Gegen verschnupfte Fingerabdrücke könne man allerdings wenig tun, heißt es bei der KVB. Besondere Maßnahmen werden dort, wo sich viele Passanten und Kunden bewegen, im Moment nicht ergriffen. KVB-Sprecher Matthias Pesch sagte, dass die Problematik jedes Jahr wiederkehre: „Bei 900 000 Fahrgästen täglich, ist es uns unmöglich, sie vor einer Infektion zu schützen.“ Den Mitarbeitern werde allerdings eine Grippeschutzimpfung über die Stadtwerke angeboten, die auch Kümmerle dringend empfiehlt.

In den Filialen der Sparkasse Köln/Bonn werden Automaten, Kontoauszugsdrucker und alle anderen Flächen ganzjährig täglich gereinigt. „Händeschütteln beim Kundenkontakt gehört nach wie vor dazu. Außer man klärt das im persönlichen Gespräch“, sagt Christian Schilling von der Sparkasse. Allgemeine Handlungsempfehlungen gebe es für die Sparkassen-Mitarbeiter nicht. Auch Galeria Kaufhof verzichtet auf solche.

„Häufig Händewaschen“

„Es wäre auch nicht sinnvoll, überall Spender mit Desinfektionsmittel aufzustellen oder besonders stark zu reinigen“, sagt die Leiterin des Gesundheitsamts, Anne Bunte. Panikmache halte sie für falsch, aber Entwarnung will Bunte angesichts der hohen Influenza-Meldungen auch nicht geben. Es könne nur jeder mit individuellem Verhalten kontrollieren, dass Infekte sich nicht ausbreiten.

Bei der Stadt werden die Mitarbeiter regelmäßig übers Intranet auf allgemeine Gesundheitsfürsorge hingewiesen. Aber ansonsten werden in den Ämtern wegen der aktuellen Grippewelle keine besonderen Vorkehrungen getroffen.

„Wer krank ist, muss zu Hause bleiben, und außerhalb der eigenen vier Wände ist das häufige Händewaschen sehr wichtig. Beim Husten und Niesen sollte man sich von Menschen abwenden. In der Stadtbahn ist das aber schon schwierig,“ sagt Bunte.

Desinfektionstücher für unterwegs

Für unterwegs empfiehlt Linda-Apotheker Malte Gerkens, Handdesinfektionstücher und -gels. Diese ersetzten dennoch nicht das Händewaschen. „Dafür genügt schon eine normale Seife, außer wenn zu Hause bereits jemand krank ist. Husten und Niesen sollte man besser in den Ärmel als in die Hände“, sagt er.

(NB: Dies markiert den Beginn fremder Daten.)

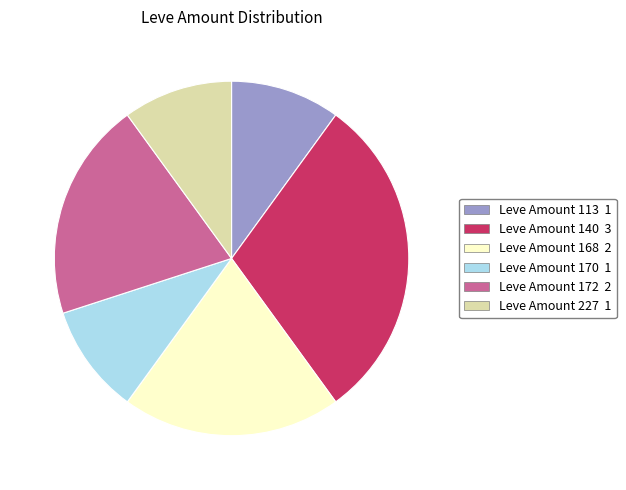

Is there a majority slice in this chart?

No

Ansonsten gelten die üblichen Ratschläge, um sich vor Erkältungen und Grippe zu schützen, indem man durch viel Bewegung, frische Luft, ausreichende Trinkmenge, gesunder Ernährung und warmer Kleidung das Austrocknen der Schleimhäute verhindert sowie die Abwehrkräfte stärkt.

„Generell ist derzeit viel los, und wir merken, dass es eine große Erkältungswelle gibt,“ sagt Gerkens. Am meisten gingen zurzeit Nasensprays, Schmerzmittel und Arznei gegen Erkrankungen der oberen Atemwege wie Bronchitis über die Theke seiner Apotheke an der Aachener Straße.